Problem details: Which lines of the data contain the string "buttons"? Copy every one.
(Given information Opens)
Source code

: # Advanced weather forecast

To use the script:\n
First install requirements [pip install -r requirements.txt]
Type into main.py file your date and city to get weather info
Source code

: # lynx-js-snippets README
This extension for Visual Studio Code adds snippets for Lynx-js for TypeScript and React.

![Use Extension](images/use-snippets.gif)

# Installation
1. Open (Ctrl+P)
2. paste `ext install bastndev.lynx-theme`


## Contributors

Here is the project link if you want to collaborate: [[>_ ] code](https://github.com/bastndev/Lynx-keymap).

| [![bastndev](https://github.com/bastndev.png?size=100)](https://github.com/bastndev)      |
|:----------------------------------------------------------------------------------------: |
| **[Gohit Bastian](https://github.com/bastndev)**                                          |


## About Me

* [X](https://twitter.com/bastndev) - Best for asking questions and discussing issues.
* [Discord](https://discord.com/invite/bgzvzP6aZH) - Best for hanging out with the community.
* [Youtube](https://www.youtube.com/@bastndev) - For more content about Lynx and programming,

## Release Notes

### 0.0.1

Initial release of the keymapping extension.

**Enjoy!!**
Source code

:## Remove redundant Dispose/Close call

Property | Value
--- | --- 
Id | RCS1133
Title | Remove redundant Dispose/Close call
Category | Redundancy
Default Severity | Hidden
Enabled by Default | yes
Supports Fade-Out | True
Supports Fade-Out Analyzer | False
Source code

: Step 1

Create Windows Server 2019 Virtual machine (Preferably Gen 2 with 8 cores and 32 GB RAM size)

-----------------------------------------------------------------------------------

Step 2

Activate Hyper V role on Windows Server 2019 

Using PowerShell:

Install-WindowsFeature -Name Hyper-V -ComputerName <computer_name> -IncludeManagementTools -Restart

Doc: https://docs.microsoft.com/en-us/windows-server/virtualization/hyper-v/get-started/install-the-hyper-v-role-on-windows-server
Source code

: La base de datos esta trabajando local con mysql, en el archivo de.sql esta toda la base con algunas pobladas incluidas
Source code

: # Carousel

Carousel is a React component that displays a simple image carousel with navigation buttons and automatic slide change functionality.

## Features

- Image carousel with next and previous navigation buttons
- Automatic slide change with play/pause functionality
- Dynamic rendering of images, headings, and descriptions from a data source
(Given information Closes)
Expected answer:
Carousel is a React component that displays a simple image carousel with navigation buttons and automatic slide change functionality.
- Image carousel with next and previous navigation buttons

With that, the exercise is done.